Exactly. When you actually stop and reflect, the idea of a ‘surplus’ of calories is absured. What you are essenially being told is ‘eat more than you need to achieve your goals’. That’s terrible advice, unless your goal is to get fat, or hit a particular weight for competition.

The whole ‘just eat’ thing is madness in my view, but is probably a feature of the internet - it’s really easy to tell someone they aren’t getting bigger because they aren’t eating enough, it’s actually pretty hard to quantify the advice ‘train more intensely’, even though I’m sure for 95% of trainees (myself included for much of my early lifting career) that is the answer. You had a great post on that too with regards to the whole beginner programming thing. Sadly it came about a year too late for me, as I finally realised that not being able to hit the total number of reps I required in the number of sets prescribed was actually a good thing, as I had reached the point where I could finally start getting stronger.
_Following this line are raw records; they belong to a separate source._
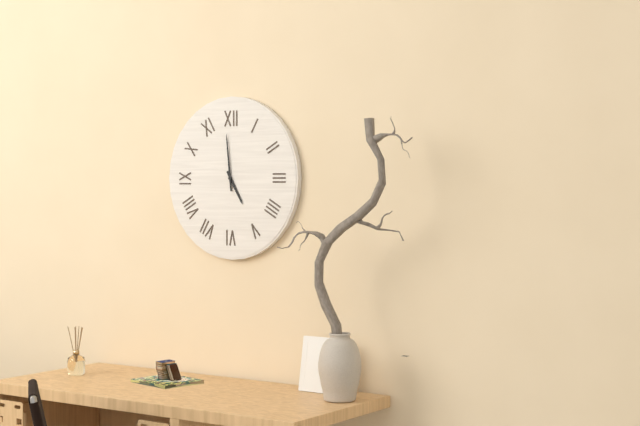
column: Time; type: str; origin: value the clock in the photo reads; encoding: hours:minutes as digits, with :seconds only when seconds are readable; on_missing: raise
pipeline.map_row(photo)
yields 4:59
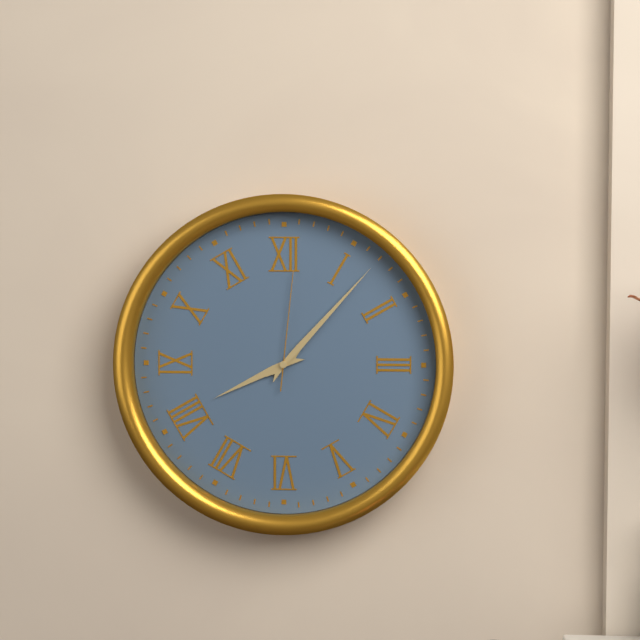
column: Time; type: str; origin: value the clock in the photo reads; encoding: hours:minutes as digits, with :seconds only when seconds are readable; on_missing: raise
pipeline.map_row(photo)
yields 8:07:01
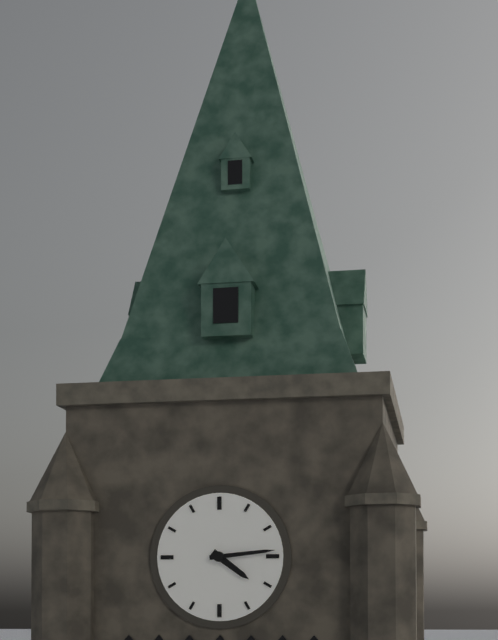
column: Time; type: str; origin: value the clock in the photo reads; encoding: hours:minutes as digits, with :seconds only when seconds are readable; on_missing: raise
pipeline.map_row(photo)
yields 4:14
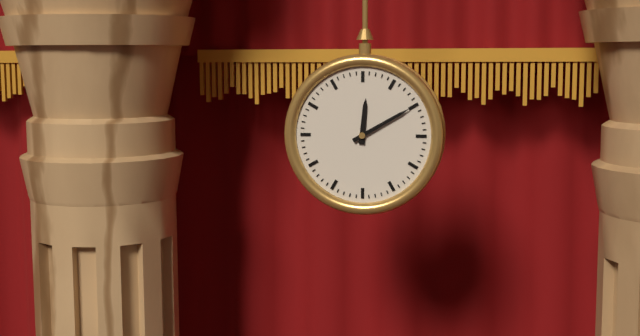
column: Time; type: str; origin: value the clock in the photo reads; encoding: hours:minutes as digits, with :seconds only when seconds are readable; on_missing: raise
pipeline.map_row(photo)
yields 12:10
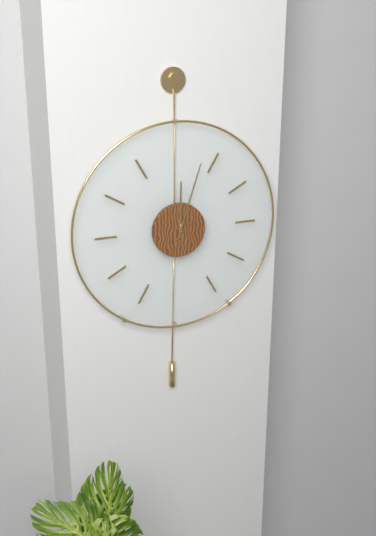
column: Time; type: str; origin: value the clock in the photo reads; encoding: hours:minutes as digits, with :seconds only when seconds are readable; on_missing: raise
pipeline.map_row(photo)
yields 12:03
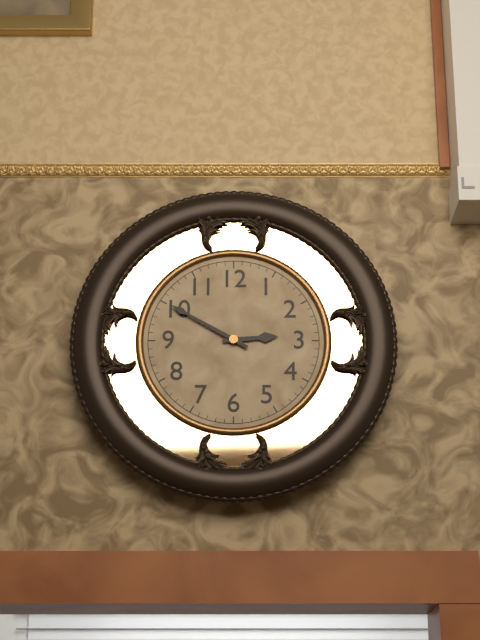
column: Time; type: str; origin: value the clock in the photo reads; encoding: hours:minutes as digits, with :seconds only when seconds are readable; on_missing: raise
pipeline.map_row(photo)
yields 2:50
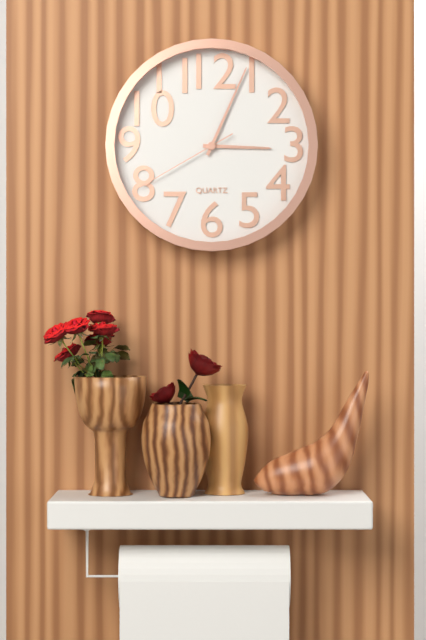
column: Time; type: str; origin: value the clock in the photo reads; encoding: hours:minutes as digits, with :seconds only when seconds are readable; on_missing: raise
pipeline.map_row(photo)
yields 3:04:40
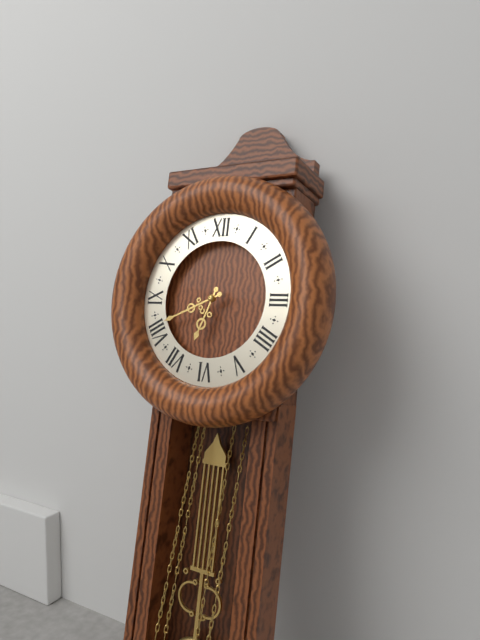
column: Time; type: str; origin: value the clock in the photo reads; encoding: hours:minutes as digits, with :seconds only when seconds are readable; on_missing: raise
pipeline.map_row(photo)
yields 6:41
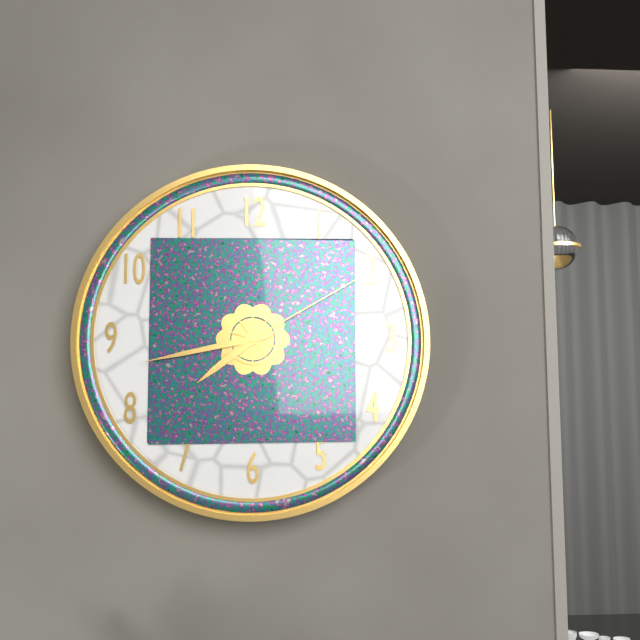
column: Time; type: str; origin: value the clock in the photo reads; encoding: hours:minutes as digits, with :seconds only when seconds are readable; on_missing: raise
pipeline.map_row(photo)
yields 7:43:10
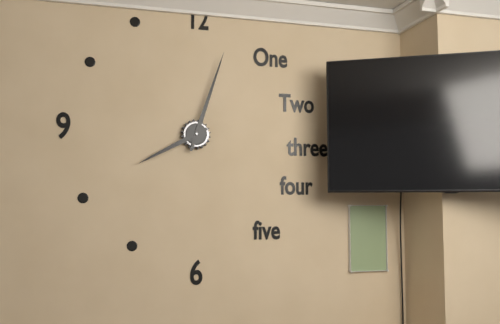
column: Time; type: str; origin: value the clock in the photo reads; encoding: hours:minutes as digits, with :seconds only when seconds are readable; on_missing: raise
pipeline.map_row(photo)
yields 8:03
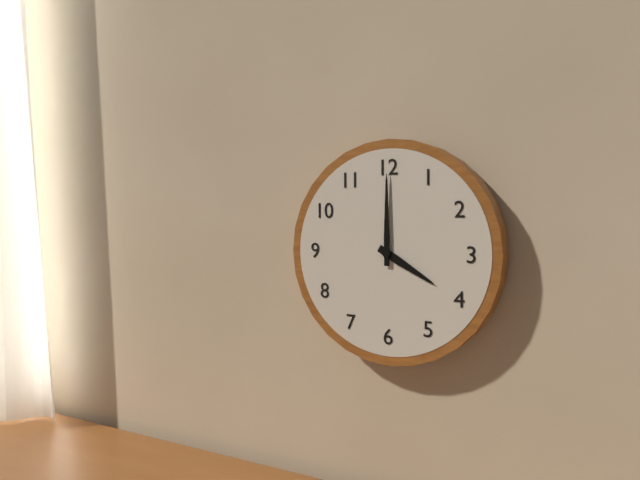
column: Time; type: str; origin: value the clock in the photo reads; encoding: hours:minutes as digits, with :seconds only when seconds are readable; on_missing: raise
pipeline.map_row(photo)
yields 4:00
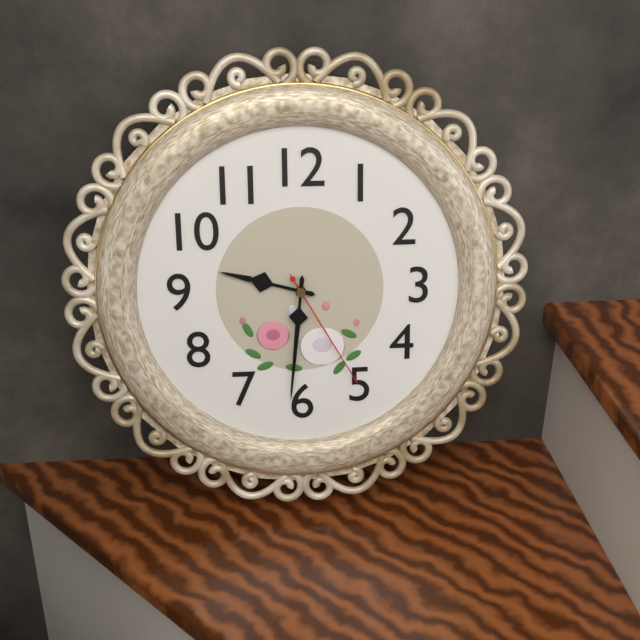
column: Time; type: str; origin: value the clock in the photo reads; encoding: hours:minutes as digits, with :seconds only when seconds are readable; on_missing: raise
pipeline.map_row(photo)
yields 9:31:25
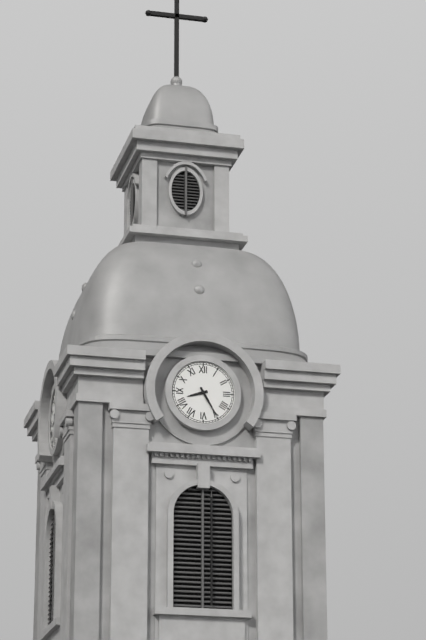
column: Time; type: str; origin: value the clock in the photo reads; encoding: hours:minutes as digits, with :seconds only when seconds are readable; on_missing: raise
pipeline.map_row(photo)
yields 8:25
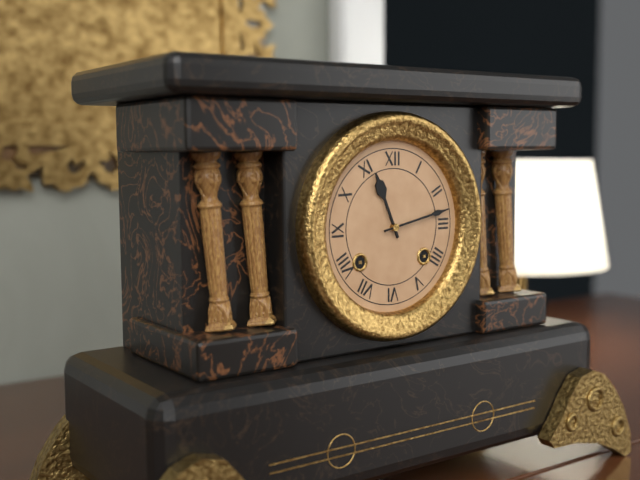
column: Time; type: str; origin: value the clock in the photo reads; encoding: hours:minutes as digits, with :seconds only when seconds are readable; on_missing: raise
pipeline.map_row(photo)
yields 11:13
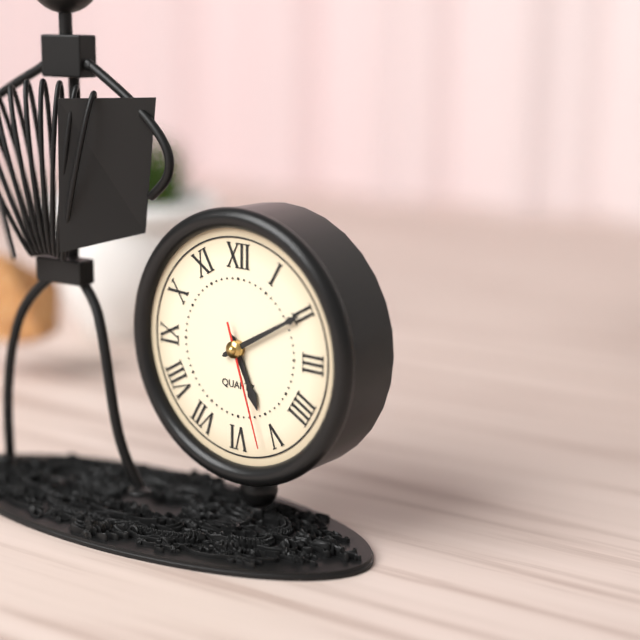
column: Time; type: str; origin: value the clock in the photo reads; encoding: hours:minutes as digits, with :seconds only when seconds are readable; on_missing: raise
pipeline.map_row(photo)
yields 5:10:27
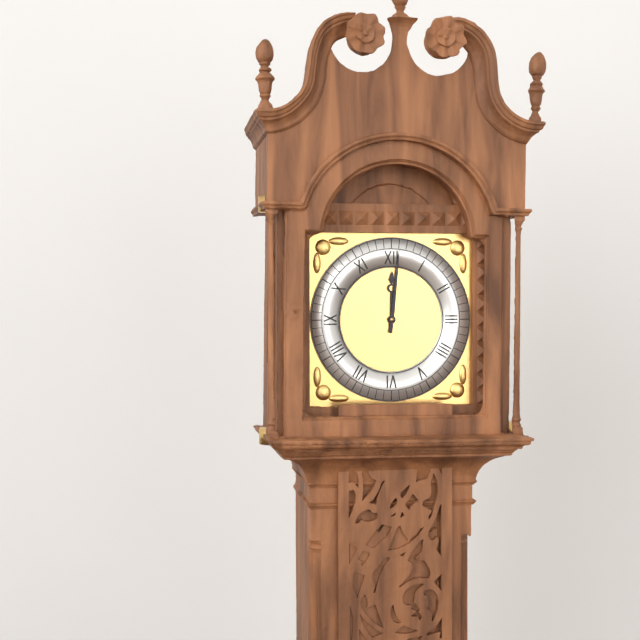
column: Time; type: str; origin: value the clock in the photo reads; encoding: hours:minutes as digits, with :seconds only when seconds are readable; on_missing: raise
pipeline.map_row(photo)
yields 12:01
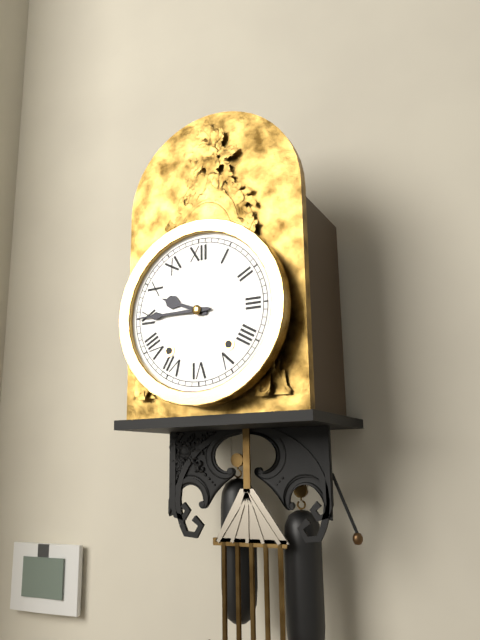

dagill2:I appreciate that man. I was telling my wife the other day how bad I feel about losing fat without doing anything super complicate. It was like I was doing it wrong or something.

Now, I believe that to get down to bodybuilder levels of leaness, some more advanced stuff needs to get done, but I find a lot of people underestimate the power of eating well, eating less, and eating the same thing every day.


LondonBoxer: It’s more of a positive that my post was 1 year too late versus being timely, as at least it means you got a year of solid training in rather than stalling until I wrote about it, haha. You’re absolutely right too: nutrition is an easier variable to quantify. We witness so many threads in the beginner forum where people are shouting out rep/set protocols, nutritional approaches, training plans, etc, and most times we discover the trainee simply isn’t pushing themselves in training.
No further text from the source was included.